Early Zvezda


Following the Soyuz-11 disaster in June 1971, Soyuz-cosmonauts started wearing so called "Sokol" pressure suits. Standard item on the flightsuits was a blue, square piece of woven canvas, showing the logo of the manufacturer: Zvezda. Sometimes, it also included the yellow lettering 'Salyut'. It was attached to the right upper chest. The first crew to wear the suits were Vasili Lazarev and Oleg Makarov, who were launched aboard Soyuz-12 on September 9, 1973.

The woven Zvezda-logo was worn on every flight-Sokol since Soyuz-12 (except Soyuz-19, the high-profile Apollo-Soyuz mission which had its own patch layout) until Soyuz-27 (January 1978), after which the Interkosmos flights (also with their own patch layouts) began. Interesting note: the final cosmonaut to have the logo on his flight-Sokol was Oleg Makarov again. His Soyuz-27 crewmate Vladimir Dzjanibekov (probably wearing a newer suit) already had a blank spot on his Sokol.

The logo was not always present on the training Sokols, even though these suits were from Zvezda as well. Although the logo disappeared from the flight Sokols beginning with Soyuz-27, the crews of Soyuz-30, 31 and 32 still had it on their training suits in 1978.

The patch was also worn on some intravehicular clothing during the early Soyuz / Salyut program. It was also worn on the left shoulder of the blue Penguin suits. The Penguin was first flown on Soyuz-10, but first worn by the Soyuz-11 (Salyut-1, June 1971) crew. We do not know if these Penguins already had the blue Zvezda logo. Most pictures show the Soyuz-11 crew in their TNK 'Athlete' suits, which they were permitted to wear round the clock. Since the Zvezda 'Rocket' was still in use on the intravehiculr suits, this might be an indication that the blue early Zvezda was not in use yet. The Soyuz-12 crew did not carry Penguins; the Soyuz-13 Penguins did have the early Zvezda patch, as photographes confirm. The Soyuz-29 Penguins (Summer 1978) were the last.

An embroidered version of the Zvezda patch (which later evolved into numerous follow-on Salyut, Mir and ISS versions) became available for intravehicular suits as early as 1975 (the high profile Soyuz-22 Earth Observation mission) and was also present on the first Salyut-6 Orlan (spacewalk) suits in 1977.

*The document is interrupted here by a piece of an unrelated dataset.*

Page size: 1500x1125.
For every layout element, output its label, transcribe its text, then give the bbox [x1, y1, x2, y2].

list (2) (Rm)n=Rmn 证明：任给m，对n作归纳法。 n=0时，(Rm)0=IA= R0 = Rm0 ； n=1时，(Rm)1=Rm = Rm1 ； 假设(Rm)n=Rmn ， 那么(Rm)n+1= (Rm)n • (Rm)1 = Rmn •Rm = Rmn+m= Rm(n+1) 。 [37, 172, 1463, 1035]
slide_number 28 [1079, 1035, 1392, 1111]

The embroidered patch became standard issue on the blue Penguin suits halfway the Soyuz-29 stay aboard Salyut-6. Cosmonauts Vladimir Kovalenok and Alexander Ivanchenko were still wearing their old Penguins when the Soyuz-30 crew visited in June/July 1978, but had new Penguin suits with embroidered patches when Soyuz-31 arrived in August 1978. Their new suits were probably brought up by the Progress-2 (which docked July 9, 1978) or Progress-3 supply ship (which docked August 9, 1978). Thus, with Soyuz-32 (February 1979), all use of the early Zvezda patch in space had been discontinued.

The real thing

The woven Zvezda-logo can be seen on the right chest of the Sokol suits worn by the Soyuz-12 crew (left). Thier suits also had a Soviet standard on the left sleeve. A color picture of the Zvezda-patch attached to a Sokol suit is shown at right.

The Zvezda patch attached to an intravehicular suit of Soyuz-18A cosmonaut Vasili Lasarev (March 1975; left) and to the Penguin-suit of Soyuz-26 / Salyut-6 cosmonaut Yuri Romanenko, who is seen here unloading Progress-1 in January/February 1978.

Collecting the Early Zvezda
The patch was made by the Zvezda factory and is not commercially available. We do not have it in our collection and no souvenir versions have been produced. The picture of the patch from Lasarev's jumpsuit was taken from an internet auction.